▶ **What you need to do**:
1. In the garden post, how large was the web that the relocated spider rebuilt in one night?
2. In the garden post, write out everything from "I cleaned up" down to "am getting prepared.", changing "garden walk" to "plant fair".
3. Condense the paragraph of the garden post that begins "This was a lot of work" into a short bulleted list of its main facts.

I had to get your attention because I have a tiny tip. When planting bulbs, keep the masses guessing and even consider relocation if they don’t or will not move on their own. Even if it means getting creative.
I have tried every trick in the book to keep the critters out of the beds, but by dumb luck, found one that worked this year. Keep reading, I hope you wait for the tip.
So….who is watching who. I had quite an audience during my bulb planting endeavor.
Here is one spectator that had to be relocated. The bed I am planting was home to this garden spider. I like spiders and rather than destroy him and his home, I relocated him. In only one night, a web over two feet in diameter was rebuilt.
The bed below was home to the spider and is what I am digging up for the first time in four years. This is what I referred to as the jungle, that and my vine menagerie which I have not yet tackled. These vines are home to countless spiders and two sparrow nests, long evacuated.
These images show the bed at the beginning and middle of the season. We will see the jungle in a moment.
Iris in Spring
Iris To Lily Transformation
Asiatic Lily Bed in Full Swing
Late Fall Mess, Weeds and Spider Included
Bed Devoid of Iris, Lilies and Weeds
This was a lot of work digging up all the lilies and iris. I planted two hydrangea I layered from the mother plant, seen below in a photo taken yesterday. The layering happened last fall, and I potted up the little ones for the summer. I raised them in a pot with a large coleus to keep them shaded and always moist. They made it through great and now they must face a winter in the bed.
They have small, late blooms. They are so cute with their little blossoms. I am hoping they are ready for snow season. Being youngsters, they don’t quite know what’s ahead after being separated from mom. I guess layering could have been a useful tip, but that is not it. Keep reading.
Now who has been watching all my hard work? Let me introduce you to Gaylord, the black squirrel that lives in the Mulberry tree behind my house. He and Gilbert were watching the whole process from Gilbert’s tree. That is Gaylord below in the crotch of Gilbert’s tree.
They could not wait to dig into all the bulbs in this messy pile. I bet their mouths were watering seeing the smorgasbord below. This is all the lilies before splitting, and they are all mixed up with the iris. You can see lots of new plants for sharing. I do that and have friends (humans not critters) lined up for the bounty. But the tip is not on splitting. Keep reading, please.
I cleaned up the mess and potted up bulbs and iris to sell at our garden walk next year. Our block club is talking about raising money with a plant sale. So I am getting prepared.
I will store these in a greenhouse down at the farm to over-winter. I did not take the time to identify the colors. It will be a pot luck kind of sale. Normally I make plant tags with all the applicable info, but not this time.

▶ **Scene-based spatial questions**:
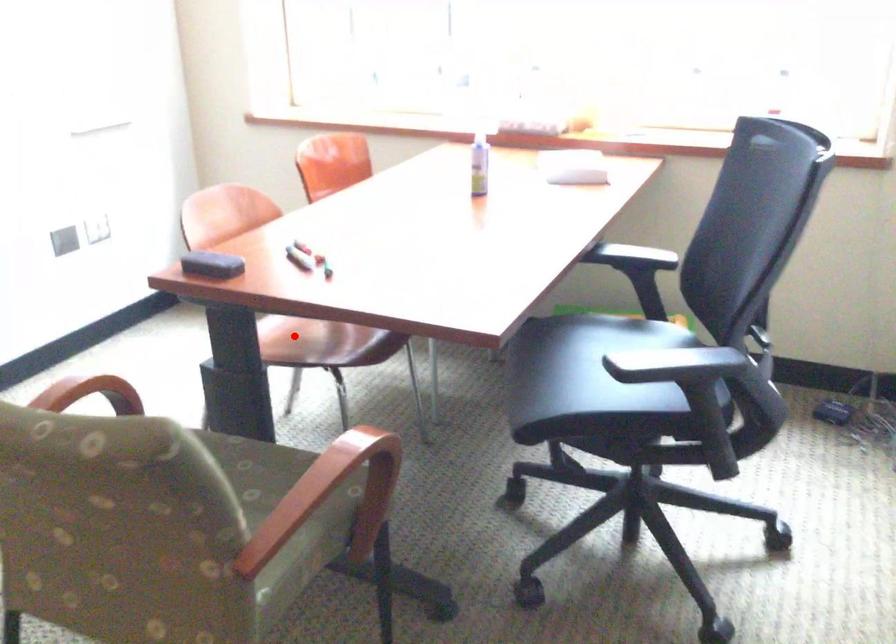
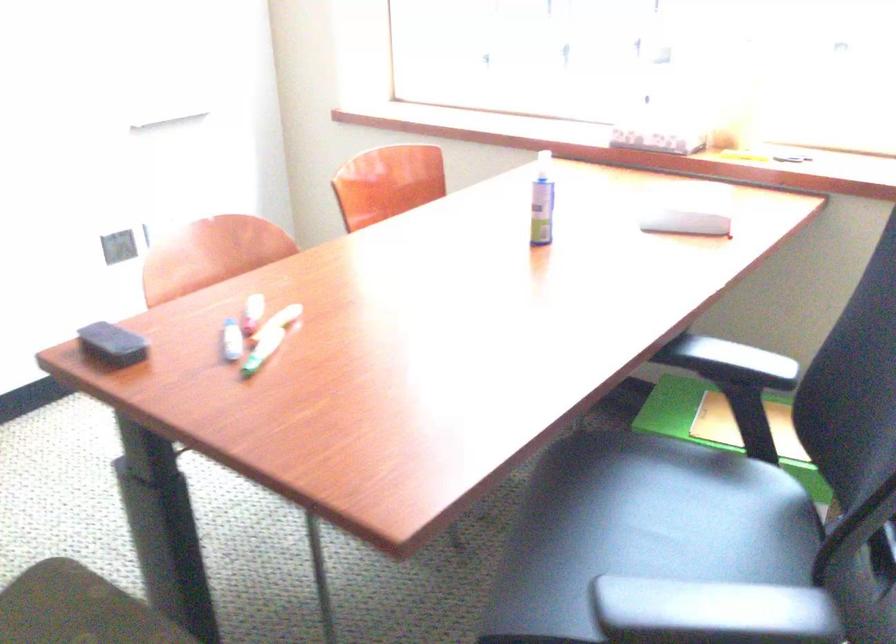
Question: I am providing you with two images of the same scene from different viewpoints. A red point is marked on the first image. At the location where the point appears in image 1, is it still visible in image 2?

Choices:
 (A) Yes
 (B) No

Answer: (B)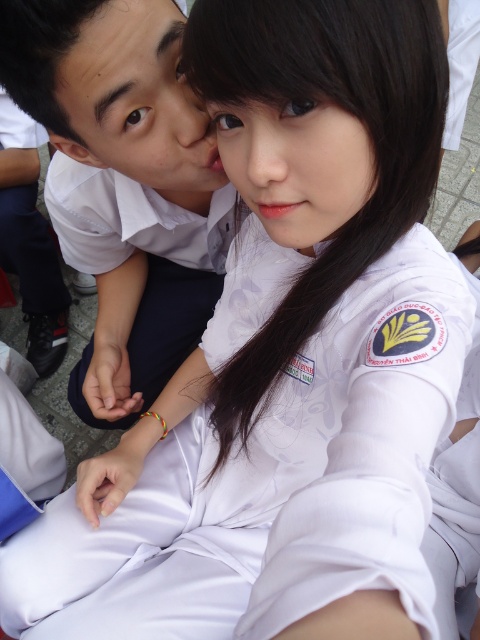
Question: Which of the following is the closest to the observer?

Choices:
 (A) white smooth shirt at upper left
 (B) smooth skin face at center
 (C) matte white face at upper left

Answer: (B)

Question: Estimate the real-world distances between objects in this image. Which object is closer to the smooth skin face at center?

Choices:
 (A) matte white face at upper left
 (B) white smooth shirt at upper left

Answer: (A)

Question: Can you confirm if white smooth shirt at upper left is positioned to the right of smooth skin face at center?

Choices:
 (A) yes
 (B) no

Answer: (B)

Question: Which object is the closest to the matte white face at upper left?

Choices:
 (A) smooth skin face at center
 (B) white smooth shirt at upper left

Answer: (B)

Question: Does white smooth shirt at upper left lie in front of smooth skin face at center?

Choices:
 (A) yes
 (B) no

Answer: (B)

Question: Can you confirm if white smooth shirt at upper left is positioned to the right of matte white face at upper left?

Choices:
 (A) no
 (B) yes

Answer: (A)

▶ **Responses to the exercise**:
1. Over two feet in diameter.

2.
I cleaned up the mess and potted up bulbs and iris to sell at our plant fair next year. Our block club is talking about raising money with a plant sale. So I am getting prepared.

3.
- Digging up all the lilies and iris was a lot of work.
- Two hydrangeas, layered from the mother plant last fall, were planted in the bed.
- Over the summer they grew in a pot with a large coleus that kept them shaded and always moist.
- They did well and now must face a winter in the bed.